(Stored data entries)
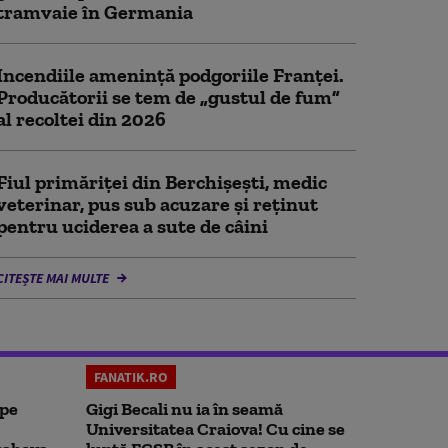
tramvaie în Germania
Incendiile amenință podgoriile Franței.
Producătorii se tem de „gustul de fum”
al recoltei din 2026
Fiul primăriţei din Berchişeşti, medic
veterinar, pus sub acuzare şi reţinut
pentru uciderea a sute de câini
CITEȘTE MAI MULTE
FANATIK.RO
 pe
Gigi Becali nu ia în seamă
Universitatea Craiova! Cu cine se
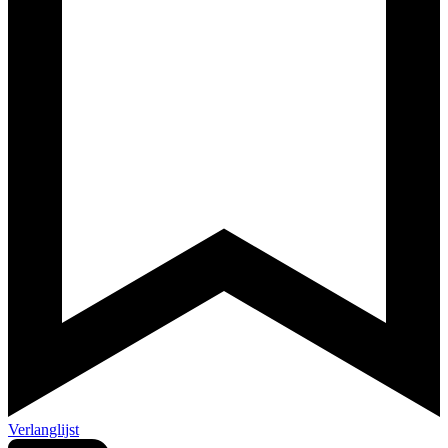
Verlanglijst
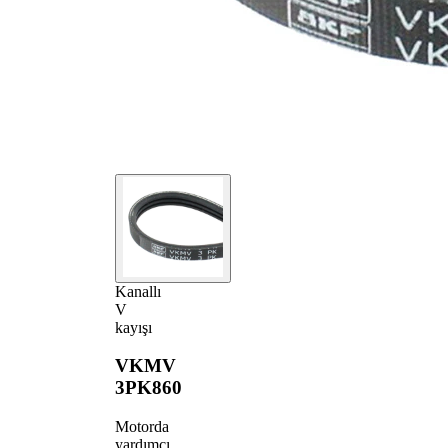
Kanallı
V
kayışı
VKMV
3PK860
Motorda
yardımcı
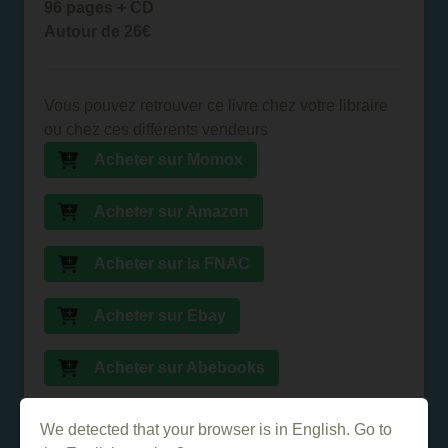
96 pages + CD
Autour de 26€
Vous pouvez retrouver ce livre chez votre libraire
ou chez ces différents vendeurs
Acheter sur Momox
Acheter sur Amazon
Acheter sur la FNAC
Acheter sur Ebay
Acheter sur Abebooks
Acheter sur PriceMinister
We detected that your browser is in English. Go to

■ **What this task involves**
With the pictures removed, print the entries above exactly.

■ **Answer area**
tramvaie în Germania
Incendiile amenință podgoriile Franței.
Producătorii se tem de „gustul de fum”
al recoltei din 2026
Fiul primăriţei din Berchişeşti, medic
veterinar, pus sub acuzare şi reţinut
pentru uciderea a sute de câini
CITEȘTE MAI MULTE
FANATIK.RO
 pe
Gigi Becali nu ia în seamă
Universitatea Craiova! Cu cine se
Verlanglijst
Kanallı
V
kayışı
VKMV
3PK860
Motorda
yardımcı
96 pages + CD
Autour de 26€
Vous pouvez retrouver ce livre chez votre libraire
ou chez ces différents vendeurs
Acheter sur Momox
Acheter sur Amazon
Acheter sur la FNAC
Acheter sur Ebay
Acheter sur Abebooks
Acheter sur PriceMinister
We detected that your browser is in English. Go to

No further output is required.